Lutte contre le VIH/SIDA : Les parlementaires appelés à jouer un rôle clé pour garantir un financement durable
Face à la diminution des financements internationaux consacrés à la lutte contre le VIH/SIDA, les parlementaires sont appelés à jouer un rôle stratégique pour assurer la pérennité des actions engagées à Madagascar.
Durant deux jours, les députés, conduits par le président du Réseau Parlementaire pour la Justice Reproductive (RPNJR), Lova Herizo Rajaobelina, ont échangé avec les représentants du ministère de la Santé publique, des organisations de la société civile ainsi que des partenaires techniques et financiers afin d'identifier les leviers permettant de renforcer le financement national.
Le Parlement au cœur du plaidoyer
L'atelier a permis de consolider les connaissances des élus sur les enjeux liés à la santé et aux droits sexuels et reproductifs. Cela a permis également de définir des stratégies de plaidoyer destinées à accroître les ressources budgétaires allouées à ce domaine. Les participants ont rappelé que le Parlement a un rôle déterminant dans l'adoption de lois adaptées, le contrôle de l'action gouvernementale et la mobilisation de crédits suffisants pour répondre aux défis sanitaires.

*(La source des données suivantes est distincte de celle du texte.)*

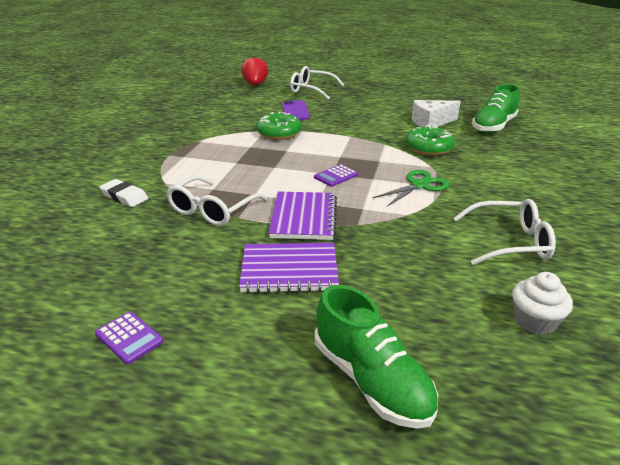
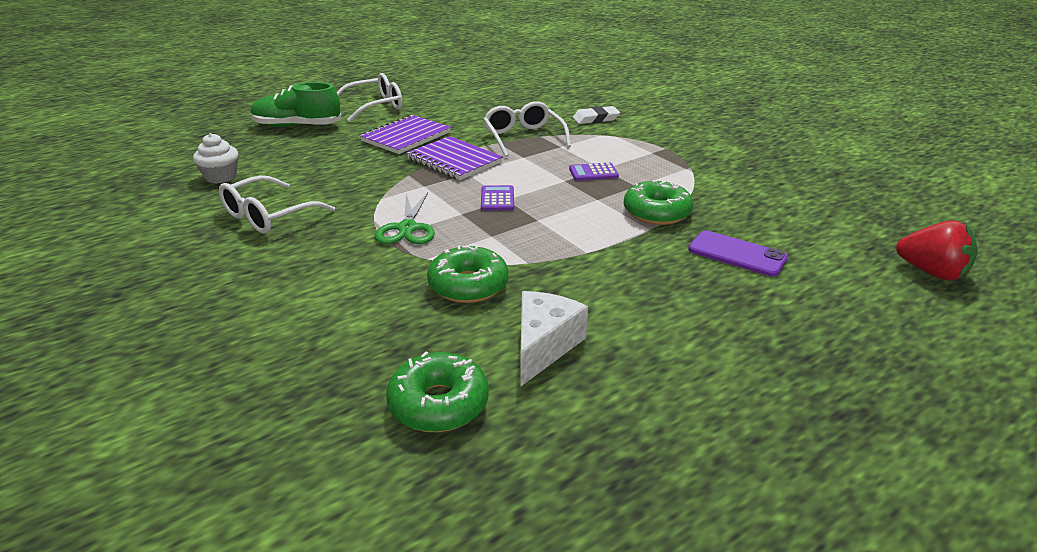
camera: 130 degrees right, 0 degrees up
purple calculator [95,312,163,364] -> purple calculator moved to [569,162,619,181]
white glasses [290,66,344,100] -> white glasses moved to [337,73,402,122]
green shoe [472,84,520,133] -> green donut [386,352,489,432]

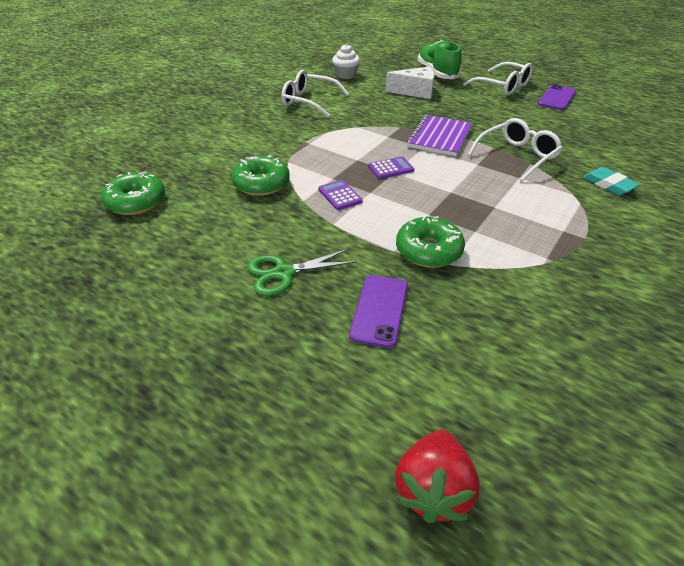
camera: 70 degrees right, 10 degrees up
purple notebook [360,115,451,154] -> none
green scissors [375,192,435,244] -> green scissors moved to [247,249,357,296]
white cheese [520,291,588,387] -> white cheese moved to [386,67,435,99]
purple calculator [569,162,619,181] -> purple calculator moved to [318,180,363,210]
white eraser [573,106,620,124] -> turquoise eraser [583,167,640,195]
none -> purple phone [538,84,576,110]

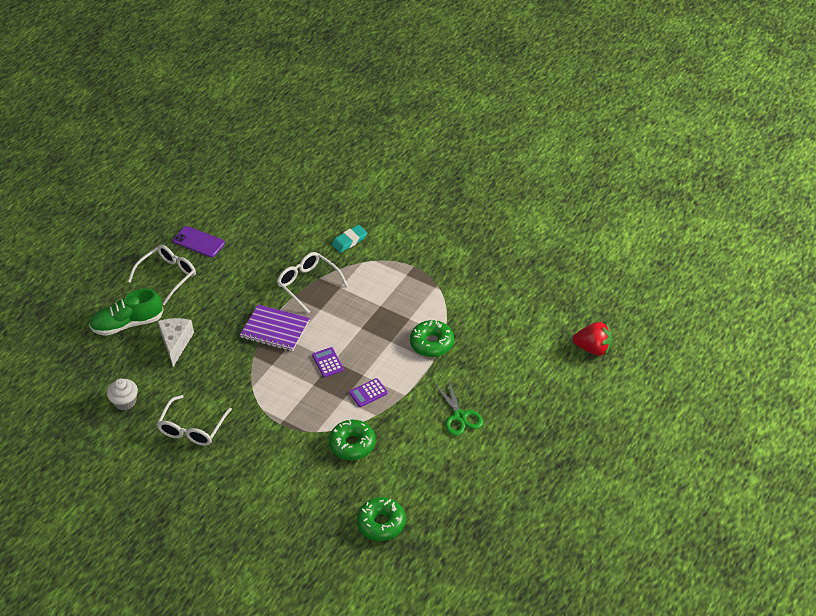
camera: 90 degrees left, 5 degrees up
purple phone [349,275,408,348] -> none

Les discussions se sont appuyées sur un constat préoccupant. Selon les dernières données présentées, 15 700 nouvelles infections au VIH ont été enregistrées en 2025, portant à près de 90 000 le nombre de personnes vivant avec le virus à Madagascar. Pourtant, seuls 30 % des adultes et 16 % des enfants concernés bénéficient actuellement d'un traitement antirétroviral.
Renforcer les moyens face à une urgence sanitaire
Les partenaires, parmi lesquels le FP-SADC, l'UNFPA, IPPF/WISH2, Ainga Aides, PSI Madagascar et MSI, ont réaffirmé leur engagement à accompagner le pays. L'UNFPA rappelle notamment que « l'épidémie n'est plus ciblée : toute la population est aujourd'hui à risque », soulignant l'importance de renforcer le dépistage, l'accès aux préservatifs, aux traitements et aux autres moyens de prévention.
Les échanges ont également mis en évidence le défi du financement. Aujourd'hui, seulement 5,5 % du budget national est consacré à la santé, loin de l'objectif de 15 % fixé par la Déclaration d'Abuja. À l'issue de l'atelier, les députés se sont engagés à poursuivre leur collaboration avec les ministères concernés et les partenaires afin de promouvoir un financement durable, considéré comme un levier essentiel pour renforcer la lutte contre le VIH/SIDA et améliorer la santé des Malgaches.